Coogler is telling a very personal story and at times, it feels wasted on a narrative with roots in a comic book. I would like to see the idea of Killmonger play out in the real world, where the angle isn’t to get weapons and tech to start a global rebellion because, spoiler alert, no real African country has Wakanda’s limitless potential. Unlike the way the gritty world of Batman lends itself to a malleable interpretation by Chris Nolan in ‘The Dark Knight’, the constraints of ‘Black Panther’ canon keep Coogler from exceeding expectations. No matter how great the action gets, we know it will be weighed down by superfluous CGI and the tone never elevates to the levels of tragedy needed to truly immerse.

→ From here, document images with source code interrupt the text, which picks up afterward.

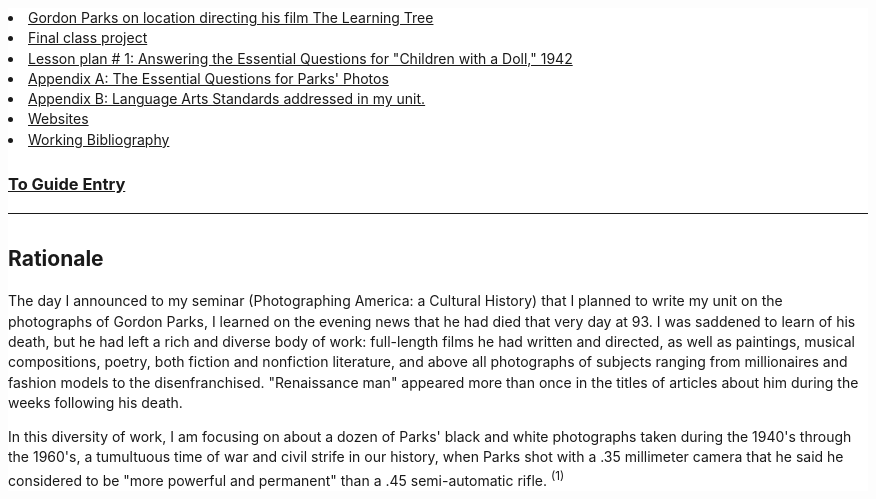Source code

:    </li>
  </a>
  <a href="#k">
   <li>
    Gordon Parks on location directing his film The Learning Tree
   </li>
  </a>
  <a href="#l">
   <li>
    Final class project
   </li>
  </a>
  <a href="#m">
   <li>
    Lesson plan # 1:  Answering the Essential Questions for "Children with a Doll," 1942
   </li>
  </a>
  <a href="#n">
   <li>
    Appendix A:  The Essential Questions for Parks' Photos
   </li>
  </a>
  <a href="#o">
   <li>
    Appendix B: Language Arts Standards addressed in my unit.
   </li>
  </a>
  <a href="#p">
   <li>
    Websites
   </li>
  </a>
  <a href="#q">
   <li>
    Working Bibliography
   </li>
  </a>
 </ul>
 <h3>
  <a href="../../../guides/2006/1/06.01.04.x.html">
   To Guide Entry
  </a>
 </h3>
<hr/>
 <h2>
  Rationale
 </h2>
 <p>
  The day I announced to my seminar (Photographing America: a Cultural History) that I planned to write my unit on the photographs of Gordon Parks, I learned on the evening news that he had died that very day at 93. I was saddened to learn of his death, but he had left a rich and diverse body of work: full-length films he had written and directed, as well as paintings, musical compositions, poetry, both fiction and nonfiction literature, and above all photographs of subjects ranging from millionaires and fashion models to the disenfranchised. "Renaissance man" appeared more than once in the titles of articles about him during the weeks following his death.
 </p>
<p>
  In this diversity of work, I am focusing on about a dozen of Parks' black and white photographs taken during the 1940's through the 1960's, a tumultuous time of war and civil strife in our history, when Parks shot with a .35 millimeter camera that he said he considered to be "more powerful and permanent" than a .45 semi-automatic rifle.
  <sup>
   (1)
  </sup>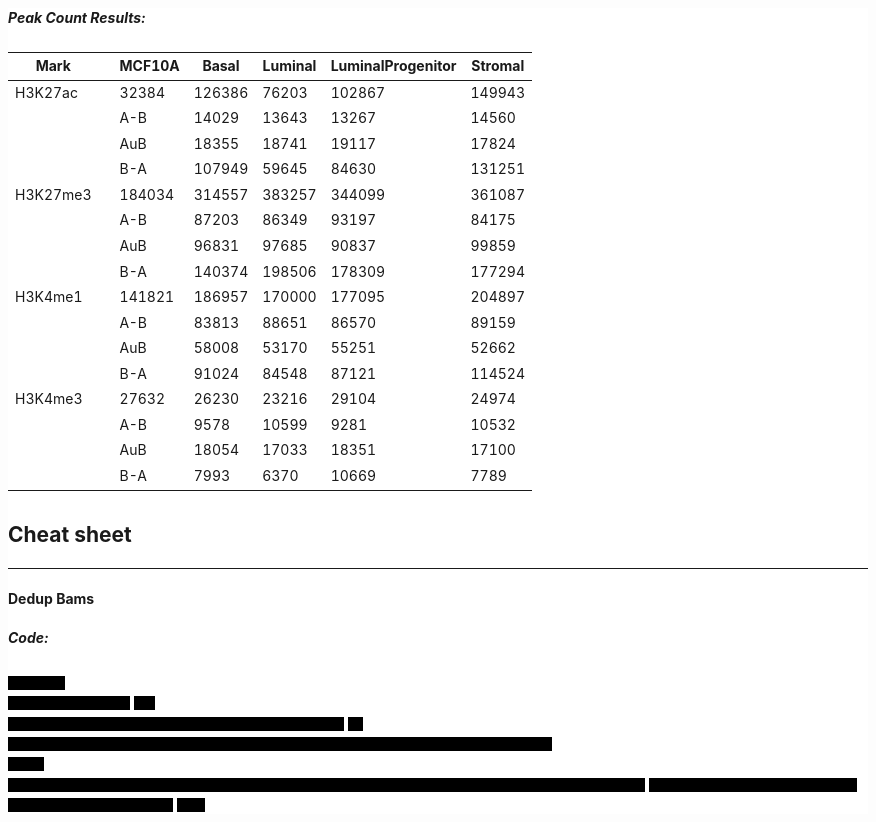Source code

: ##### Peak Count Results:
|Mark| |MCF10A|Basal|Luminal|LuminalProgenitor|Stromal|
|--|--|--|--|--|--|--|
|H3K27ac||32384|126386|76203|102867|149943|
|||A-B|14029|13643|13267|14560|
|||AuB|18355|18741|19117|17824|
|||B-A|107949|59645|84630|131251|
|H3K27me3||184034|314557|383257|344099|361087|
|||A-B|87203|86349|93197|84175|
|||AuB|96831|97685|90837|99859|
|||B-A|140374|198506|178309|177294|
|H3K4me1||141821|186957|170000|177095|204897|
|||A-B|83813|88651|86570|89159|
|||AuB|58008|53170|55251|52662|
|||B-A|91024|84548|87121|114524|
|H3K4me3||27632|26230|23216|29104|24974|
|||A-B|9578|10599|9281|10532|
|||AuB|18054|17033|18351|17100|
|||B-A|7993|6370|10669|7789|



## <B>Cheat sheet </B>
***


#### <B>Dedup Bams</B>
##### Code:
<code style="background:black;color:black">mkdir -p ~/workspace/peaks</code>
<code style="background:black;color:black">for mark in H3K27ac H3K4me3 H3K27me3 H3K4me1 Input;</code>
<code style="background:black;color:black">do</code>
<code style="background:black;color:black">    bam=~/CourseData/EPI_data/Module1/MCF10A_resources/MCF10A_${mark}.bam</code>
<code style="background:black;color:black">    dedup=~/workspace/peaks/MCF10A_${mark}.dedup.bam</code>
<code style="background:black;color:black">    samtools view -@4 ${bam} -bh -q10 -F1028 -o ${dedup}</code>
<code style="background:black;color:black">done</code>
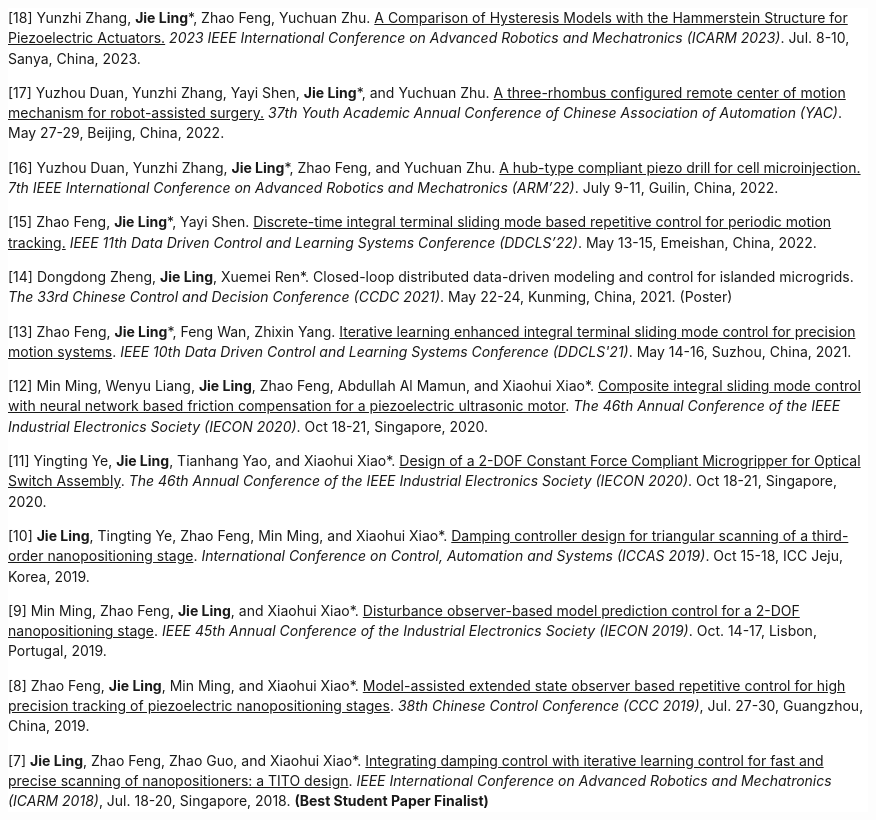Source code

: [18] Yunzhi Zhang, **Jie Ling**\*, Zhao Feng, Yuchuan Zhu. [A Comparison of Hysteresis Models with the Hammerstein Structure for Piezoelectric Actuators.](https://ieeexplore.ieee.org/abstract/document/10218900) _2023 IEEE International Conference on Advanced Robotics and Mechatronics (ICARM 2023)_. Jul. 8-10, Sanya, China, 2023. 

[17] Yuzhou Duan, Yunzhi Zhang, Yayi Shen, **Jie Ling**\*, and Yuchuan Zhu. [A three-rhombus configured remote center of motion mechanism for robot-assisted surgery.](https://ieeexplore.ieee.org/abstract/document/10023817) _37th Youth Academic Annual Conference of Chinese Association of Automation (YAC)_. May 27-29, Beijing, China, 2022.

[16] Yuzhou Duan, Yunzhi Zhang, **Jie Ling**\*, Zhao Feng, and Yuchuan Zhu. [A hub-type compliant piezo drill for cell microinjection.](https://ieeexplore.ieee.org/abstract/document/9959356) _7th IEEE International Conference on Advanced Robotics and Mechatronics (ARM’22)_. July 9-11, Guilin, China, 2022. 

[15] Zhao Feng, **Jie Ling**\*, Yayi Shen. [Discrete-time integral terminal sliding mode based repetitive control for periodic motion tracking.](https://ieeexplore.ieee.org/abstract/document/9858381) _IEEE 11th Data Driven Control and Learning Systems Conference (DDCLS’22)_. May 13-15, Emeishan, China, 2022. 

[14] Dongdong Zheng, **Jie Ling**, Xuemei Ren\*. Closed-loop distributed data-driven modeling and control for islanded microgrids. _The 33rd Chinese Control and Decision Conference (CCDC 2021)_. May 22-24, Kunming, China, 2021. (Poster)

[13] Zhao Feng, **Jie Ling**\*, Feng Wan, Zhixin Yang. [Iterative learning enhanced integral terminal sliding mode control for precision motion systems](https://ieeexplore.ieee.org/abstract/document/9455576). _IEEE 10th Data Driven Control and Learning Systems Conference (DDCLS'21)_. May 14-16, Suzhou, China, 2021.

[12] Min Ming, Wenyu Liang, **Jie Ling**, Zhao Feng, Abdullah Al Mamun, and Xiaohui Xiao\*. [Composite integral sliding mode control with neural network based friction compensation for a piezoelectric ultrasonic motor](https://ieeexplore.ieee.org/abstract/document/9255085). _The 46th Annual Conference of the IEEE Industrial Electronics Society (IECON 2020)_. Oct 18-21, Singapore, 2020. 

[11] Yingting Ye, **Jie Ling**, Tianhang Yao, and Xiaohui Xiao\*. [Design of a 2-DOF Constant Force Compliant Microgripper for Optical Switch Assembly](https://ieeexplore.ieee.org/abstract/document/9255396/). _The 46th Annual Conference of the IEEE Industrial Electronics Society (IECON 2020)_. Oct 18-21, Singapore, 2020.

[10] **Jie Ling**, Tingting Ye, Zhao Feng, Min Ming, and Xiaohui Xiao\*. [Damping controller design for triangular scanning of a third-order nanopositioning stage](https://ieeexplore.ieee.org/abstract/document/8971563). _International Conference on Control, Automation and Systems (ICCAS 2019)_. Oct 15-18, ICC Jeju, Korea, 2019. 

[9] Min Ming, Zhao Feng, **Jie Ling**, and Xiaohui Xiao\*. [Disturbance observer-based model prediction control for a 2-DOF nanopositioning stage](https://ieeexplore.ieee.org/abstract/document/8927729). _IEEE 45th Annual Conference of the Industrial Electronics Society (IECON 2019)_. Oct. 14-17, Lisbon, Portugal, 2019.

[8] Zhao Feng, **Jie Ling**, Min Ming, and Xiaohui Xiao*. [Model-assisted extended state observer based repetitive control for high precision tracking of piezoelectric nanopositioning stages](https://ieeexplore.ieee.org/abstract/document/8866117). _38th Chinese Control Conference (CCC 2019)_, Jul. 27-30, Guangzhou, China, 2019. 

[7] **Jie Ling**, Zhao Feng, Zhao Guo, and Xiaohui Xiao*. [Integrating damping control with iterative learning control for fast and precise scanning of nanopositioners: a TITO design](https://ieeexplore.ieee.org/abstract/document/8610755/). _IEEE International Conference on Advanced Robotics and Mechatronics (ICARM 2018)_, Jul. 18-20, Singapore, 2018. **(Best Student Paper Finalist)**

Coogler will definitely get to flex his auteur muscles and fully realise these ideas again, God willing. But he has delivered a blockbuster like no other: a wondrous novelty visually, politically charged and imbued with a tantalising Afrocentric flair.

delalibessa@yahoo.com

4 thoughts on “BLACK PANTHER – Coogler’s tragic longing for the Black American utopia

  1. Agree 100% with you on this one. Except where you think the movie’s comic book origins tones down the depth and impact of the powerful storytelling. You’re such a DC head.

  2. Delali! Just admit you are a marvel troll. I saw what you did there. The movie was so good you had bring Nolan’s Batman for help. Not fair as the dark knight trilogy does not really fit the typical super hero film genre. Marvel just owned DC in a niche they were trying very hard to carve.